I blinked. "You can sail?"
He gave a tired grin, just enough fang showing. "S'lani is a trader. Well… was. Sold spices and dyes before the pirates came. Turns out, being soft-pawed makes you an easy target when coin runs dry."
I paused. "Slavers?"
He nodded slowly. "Took my ship. Took my tail, too, nearly." His ears flicked. "But this one still knows how to move a ship, much less a boat."
Good. That meant we had a chance. I turned back to the girl. Her hair was plastered to her forehead, her skin clammy. I unwrapped the damp cloak around her shoulders, hoping she'd stir.
She did. Just a little. Her lips parted, breath raspy. Then, barely above a whisper, she murmured, "Ar… novia."
I leaned closer. "What?"
Her eyes fluttered halfway open, pale green and unfocused. "My name… it's Arnovia."
"Arnovia," I repeated, like saying it aloud might anchor her to the moment. "I'm Ellehish."
She blinked slowly, lips trembling. "You… carried me."
"I did," I said.
S'lani's ears perked. "Arnovia," he echoed.
She nodded, a bit more strength in her now. "My sister and I… we were on a ship. We were finally leaving for some city, she said it was a surprise." She coughed, shallowly. "Storm hit. I fell. Woke up chained."
"Damn," I muttered.
"She's probably still looking for me," she whispered, so quietly I almost missed it. "She wouldn't stop." Arnovia's eyes drifted closed again, but this time it looked like sleep, not shock. Her chest rose steadily. I wrapped her tighter in the cloak, then stood up.
S'lani had already prepped the oars, crouched at the back of the boat with a determined look. "This one will handle the steering. You sit, keep eyes on the coast."
"Sounds like a plan."
I scooped Arnovia back into my arms and carefully stepped into the boat, settling her down in the middle across some coiled rope.

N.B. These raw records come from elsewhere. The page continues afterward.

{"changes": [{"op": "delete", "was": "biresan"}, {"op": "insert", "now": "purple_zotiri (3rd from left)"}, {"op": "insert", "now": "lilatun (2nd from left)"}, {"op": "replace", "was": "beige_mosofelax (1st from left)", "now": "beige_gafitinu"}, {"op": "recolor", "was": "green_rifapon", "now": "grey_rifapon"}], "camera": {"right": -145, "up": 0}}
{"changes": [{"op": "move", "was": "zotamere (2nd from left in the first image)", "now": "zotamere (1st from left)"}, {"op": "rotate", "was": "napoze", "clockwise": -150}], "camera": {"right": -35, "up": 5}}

I took a seat near the front, watching S'lani push us off with his shoulder before hopping in.
The boat wobbled, then steadied.
He rowed with slow, eyes half-lidded but alert. The wind caught our sail just enough to help. We drifted away from the shoreline.

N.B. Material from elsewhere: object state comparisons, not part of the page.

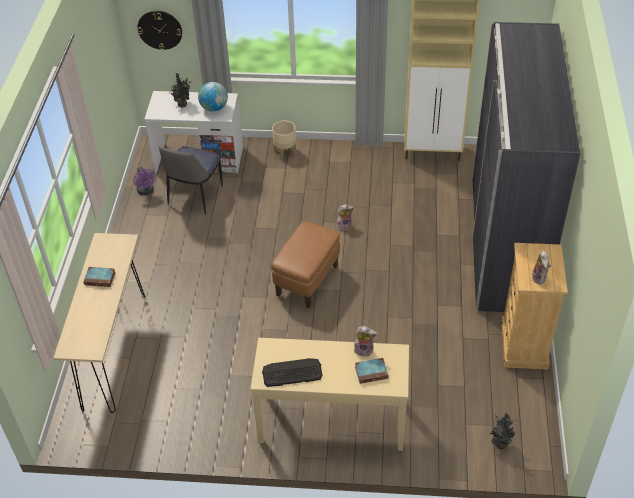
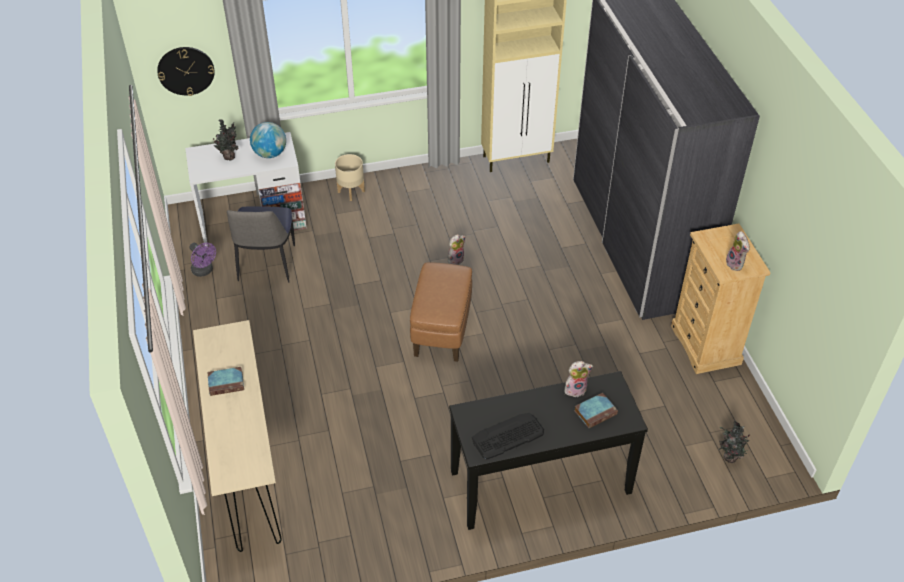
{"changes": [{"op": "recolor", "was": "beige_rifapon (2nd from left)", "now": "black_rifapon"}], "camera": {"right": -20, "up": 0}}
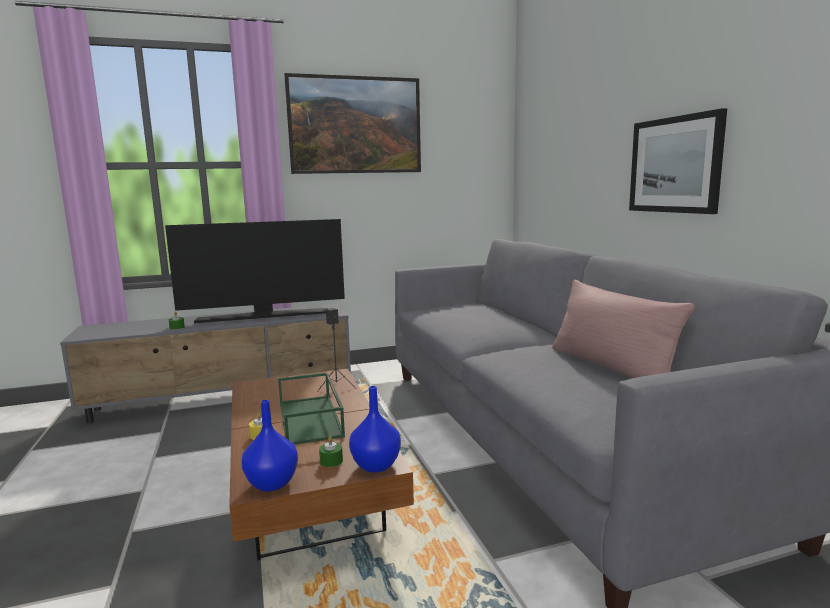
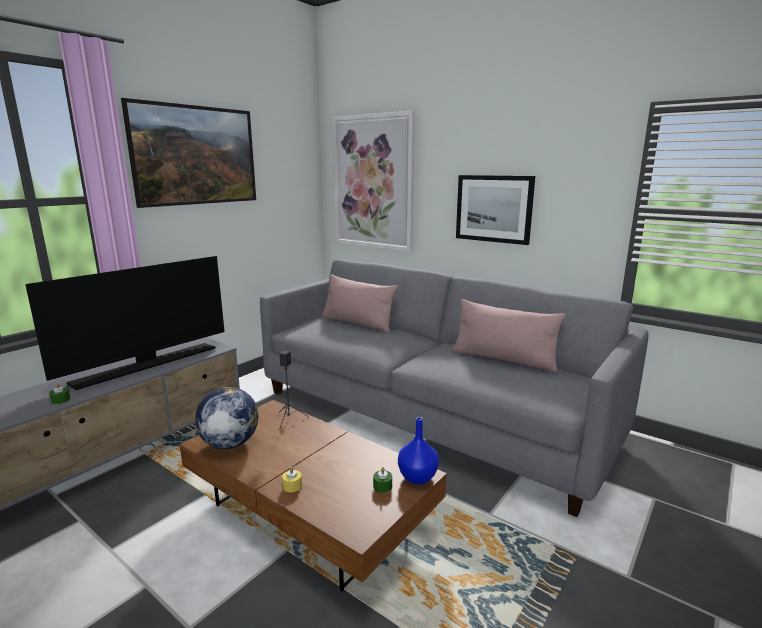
{"changes": [{"op": "delete", "was": "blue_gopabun (1st from left)"}, {"op": "delete", "was": "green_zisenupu"}, {"op": "insert", "now": "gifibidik"}, {"op": "insert", "now": "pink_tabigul (1st from left)"}, {"op": "insert", "now": "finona (2nd from left)"}], "camera": {"right": -35, "up": 5}}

"Altmer?" S'lani asked suddenly, glancing up at me.
"What?"
He motioned toward my hair, my build, then hesitated. "Or… Bosmer mix?"
I blinked, then smiled.
"Close enough," I said.
"Ah," he nodded. "This one has not seen eyes like yours before. But who is S'lani to judge strange ears in stranger lands?"
I huffed a soft laugh. "Strange, got me this far."
We rode the silence after that, letting the waves carry us out toward nowhere. The stars above were bright. Arnovia murmured something in her sleep. S'lani rowed steadily.